-- begin Extracted material --
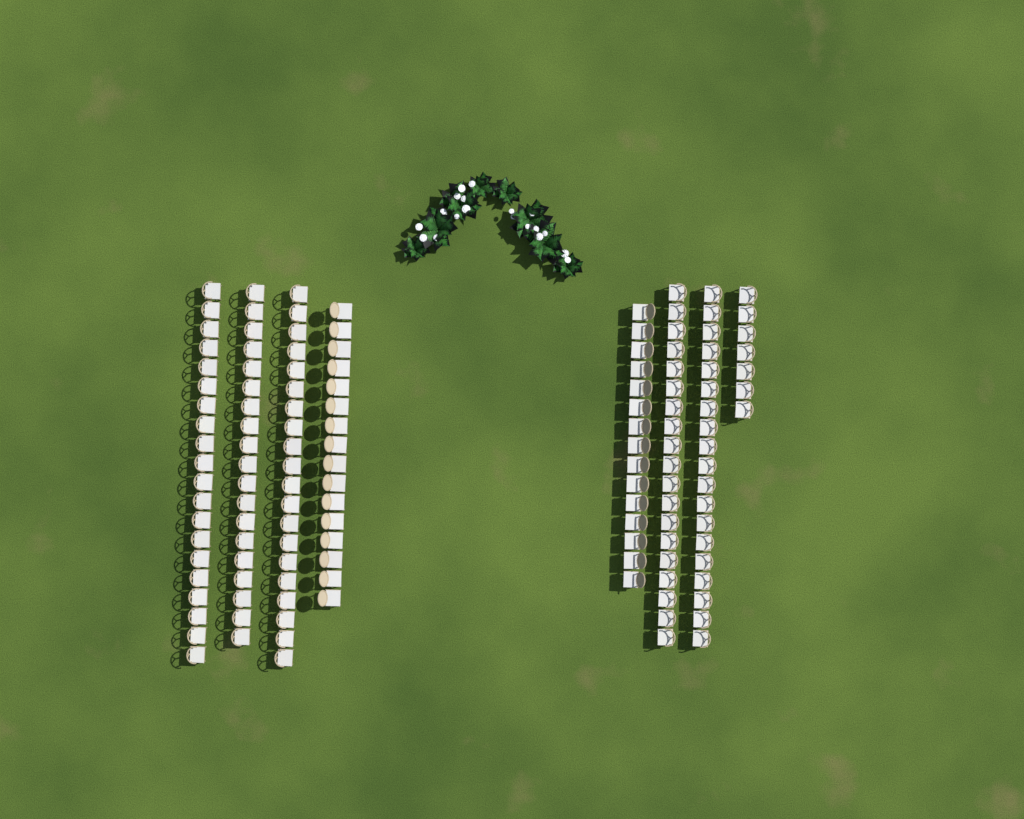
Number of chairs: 135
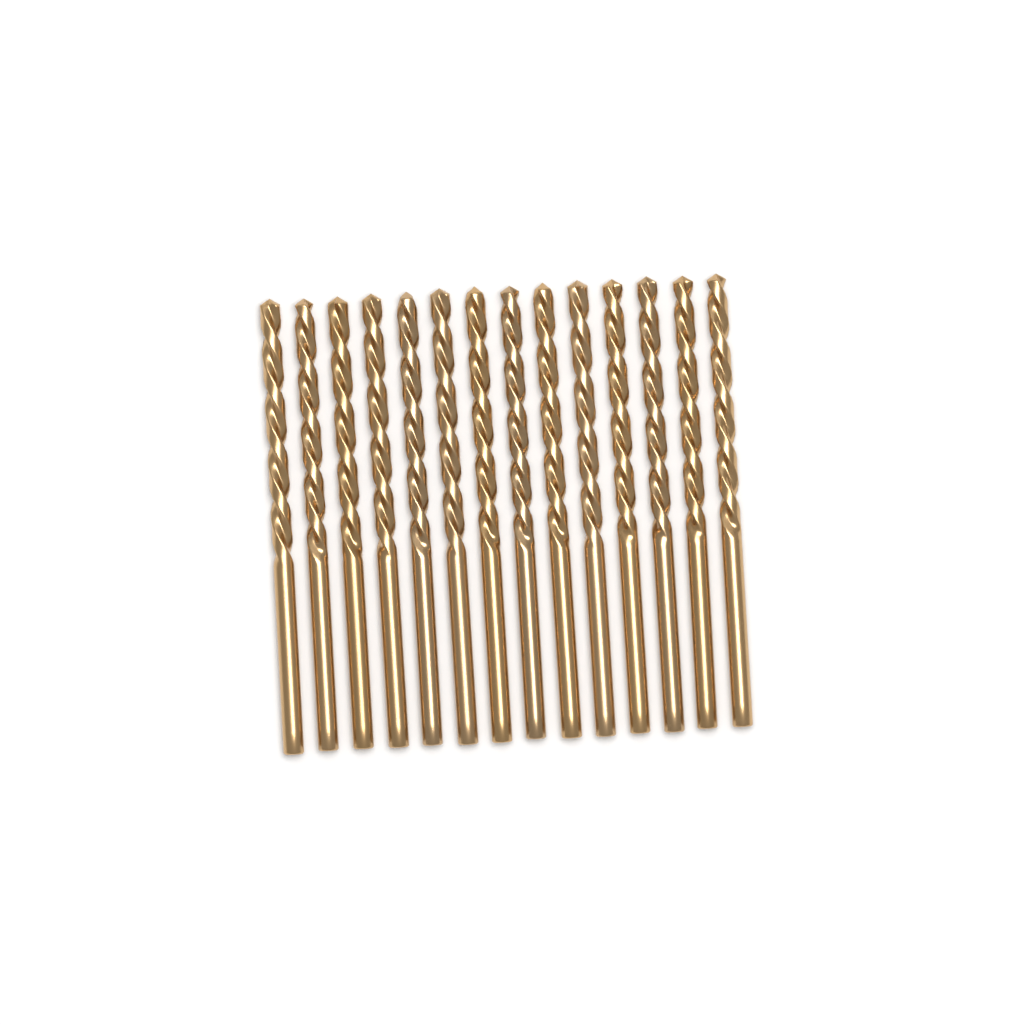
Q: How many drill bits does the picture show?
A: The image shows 14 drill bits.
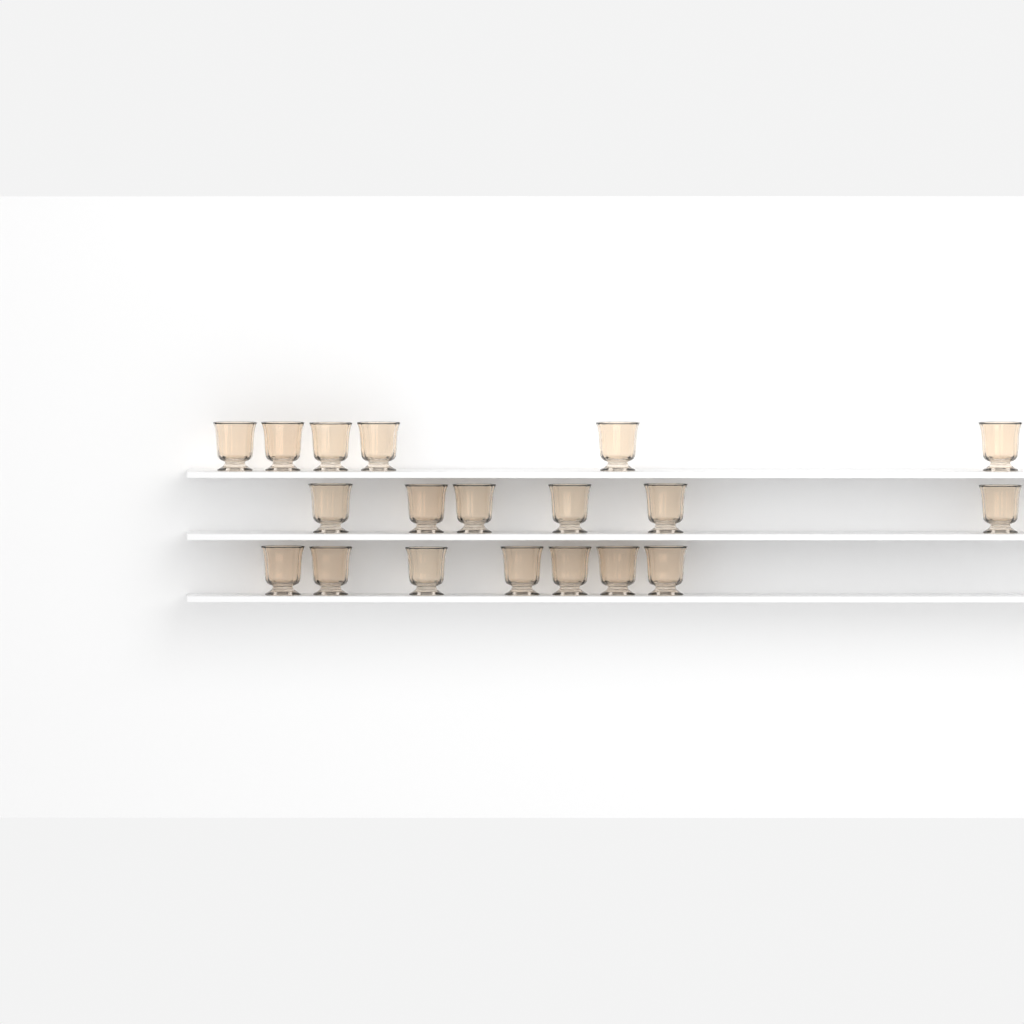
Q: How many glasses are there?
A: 19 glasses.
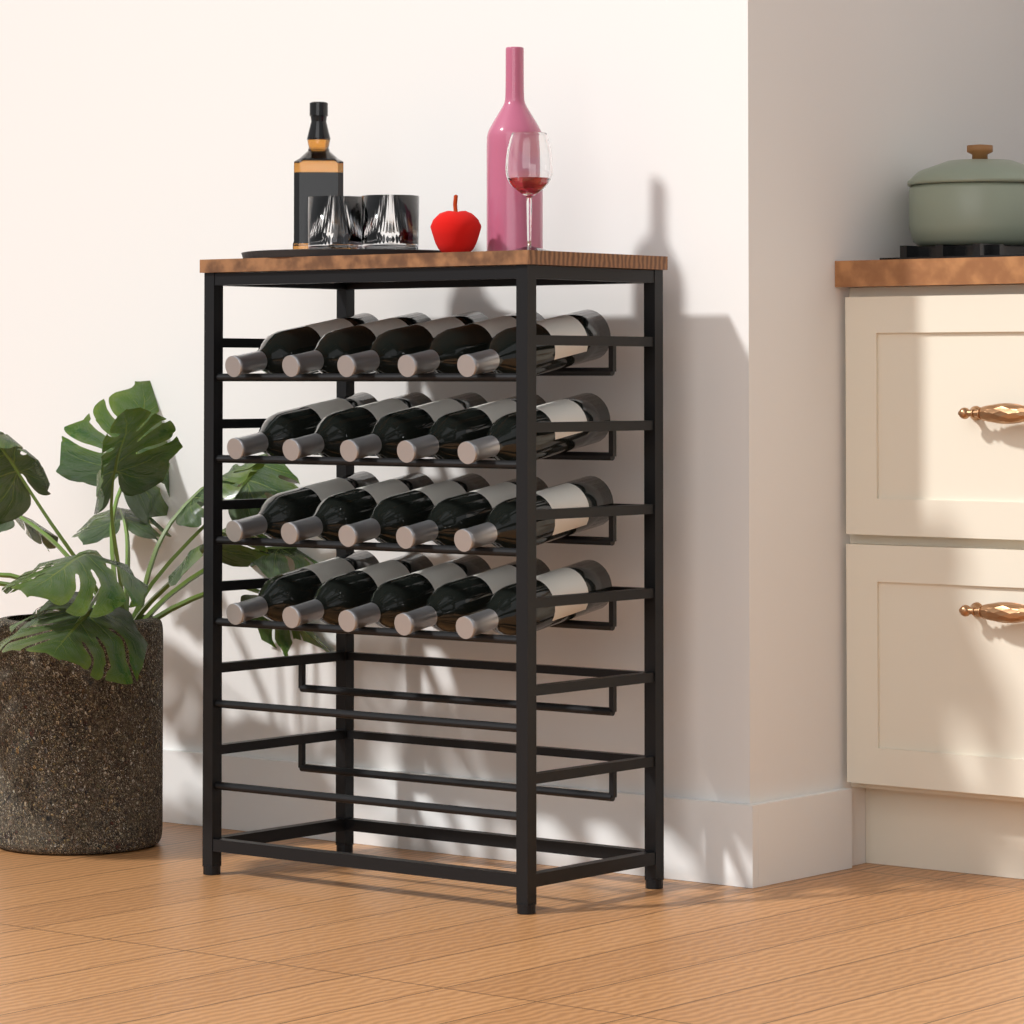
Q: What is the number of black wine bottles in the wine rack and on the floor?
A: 20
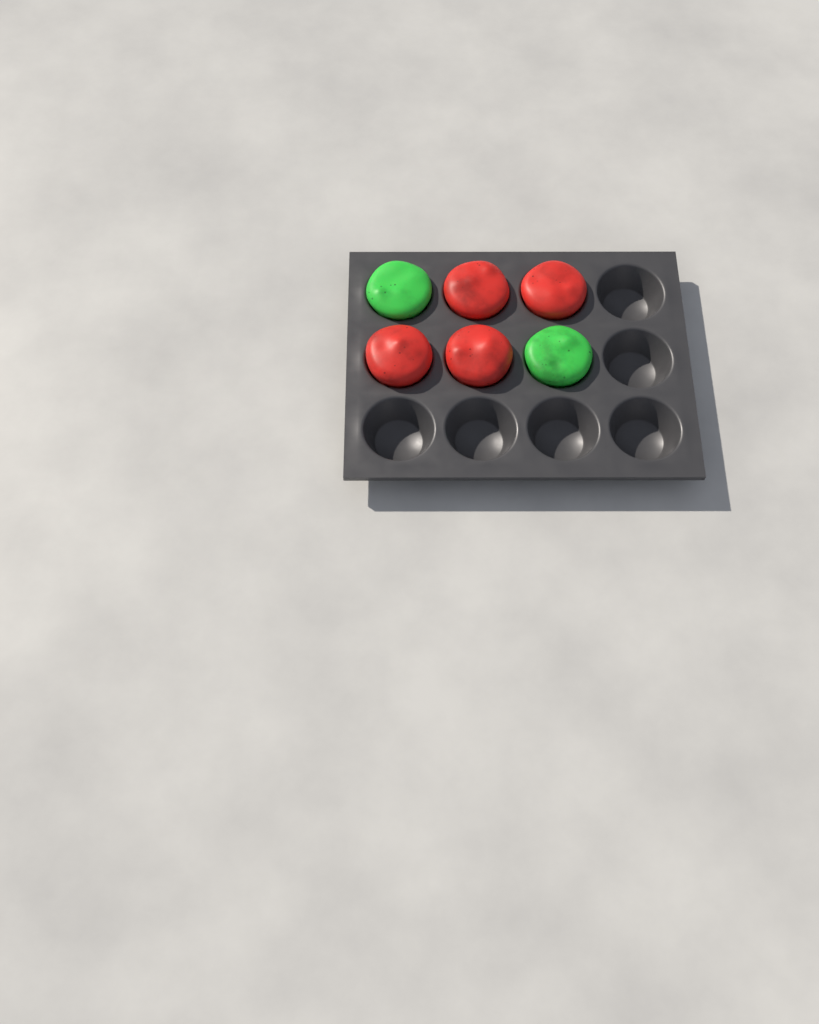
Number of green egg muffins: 2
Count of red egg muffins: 4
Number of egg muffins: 6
-- end Extracted material --
#### What to do:
Count the lines in the rows above that contain the string "many", matching case exactly. Give only the number.

#### Result of this task:
2